Gesetz über die Befugnisse des Justizwachtmeisterdienstes (Justizwachtmeisterbefugnissegesetz - JWBG) Vom 16. April 2013
§ 1 Anwendungsbereich
(1) Der Justizwachtmeisterdienst hat zur Wahrnehmung seiner Aufgaben im Vorführdienst, bei der Bewachung Gefangener, bei der Aufrechterhaltung der Sicherheit oder Ordnung bei Gerichten und Staatsanwaltschaften und bei der Vollziehung richterlicher oder staatsanwaltschaftlicher Anordnungen die in diesem Gesetz vorgesehenen Befugnisse.
(2) Die Befugnisse der Inhaber des Hausrechts in Amtsgebäuden sowie diejenigen der Justizbediensteten aufgrund anderer Vorschriften bleiben unberührt. Zur Vollziehung von Maßnahmen der Sitzungspolizei ist dieses Gesetz nur anwendbar, soweit Bundesrecht keine Regelung enthält.
(3) Die Aufgaben und Befugnisse der Polizei und des Justizvollzugsdienstes bleiben unberührt.
§ 2 Allgemeine Befugnisse
Der Justizwachtmeisterdienst hat zur Wahrnehmung seiner Aufgaben im Einzelfall diejenigen Maßnahmen zu treffen, die ihm nach pflichtgemäßem Ermessen erforderlich erscheinen.
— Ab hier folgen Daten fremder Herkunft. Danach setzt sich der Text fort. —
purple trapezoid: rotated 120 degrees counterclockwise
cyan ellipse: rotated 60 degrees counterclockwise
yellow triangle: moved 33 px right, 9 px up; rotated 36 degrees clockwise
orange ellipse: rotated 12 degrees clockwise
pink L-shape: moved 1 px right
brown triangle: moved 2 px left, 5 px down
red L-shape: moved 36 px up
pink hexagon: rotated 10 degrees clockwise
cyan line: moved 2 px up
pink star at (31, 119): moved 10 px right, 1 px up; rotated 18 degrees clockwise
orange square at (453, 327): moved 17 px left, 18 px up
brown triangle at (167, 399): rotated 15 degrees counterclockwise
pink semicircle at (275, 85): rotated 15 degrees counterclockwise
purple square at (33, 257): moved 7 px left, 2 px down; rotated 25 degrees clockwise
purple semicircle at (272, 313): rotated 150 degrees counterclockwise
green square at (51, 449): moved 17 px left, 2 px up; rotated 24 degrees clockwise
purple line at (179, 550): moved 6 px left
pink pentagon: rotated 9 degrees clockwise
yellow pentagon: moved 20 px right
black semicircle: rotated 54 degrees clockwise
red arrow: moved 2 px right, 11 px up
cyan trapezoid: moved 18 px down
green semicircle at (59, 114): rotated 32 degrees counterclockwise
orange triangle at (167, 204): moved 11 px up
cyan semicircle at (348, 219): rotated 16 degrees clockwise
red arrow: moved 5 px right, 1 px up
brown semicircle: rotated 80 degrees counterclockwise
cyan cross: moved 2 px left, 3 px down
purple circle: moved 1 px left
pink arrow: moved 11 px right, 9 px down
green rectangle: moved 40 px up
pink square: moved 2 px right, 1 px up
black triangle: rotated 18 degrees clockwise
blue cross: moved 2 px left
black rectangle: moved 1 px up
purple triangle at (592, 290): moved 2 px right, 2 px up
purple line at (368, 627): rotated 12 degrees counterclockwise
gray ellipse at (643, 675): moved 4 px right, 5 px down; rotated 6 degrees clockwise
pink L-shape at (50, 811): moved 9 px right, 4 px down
§ 3 Anwendung des Polizeigesetzes
(1) § 27 Absatz 1 Nummern 1 und 4, Absatz 2, § 30 Absatz 1, § 34 Absatz 1 Nummern 1, 2 und 5, Absätze 2 und 3, § 35 Nummern 1, 3 und 6, §§ 37 und 38 Absätze 1, 3 und 4
des Polizeigesetzes (PolG) sind entsprechend anzuwenden. Eine sichergestellte oder beschlagnahmte Sache ist unverzüglich dem Polizeivollzugsdienst zu übergeben, sofern nicht die Sicherstellung oder Beschlagnahme vor Ablauf des Tages, an dem sie vorgenommen worden ist, aufgehoben werden soll.
(2) § 33
PolG ist mit der Maßgabe entsprechend anzuwenden, dass die in Gewahrsam genommene Person unverzüglich dem Polizeivollzugsdienst zu übergeben ist, sofern die Aufhebung des Gewahrsams nicht unmittelbar bevorsteht.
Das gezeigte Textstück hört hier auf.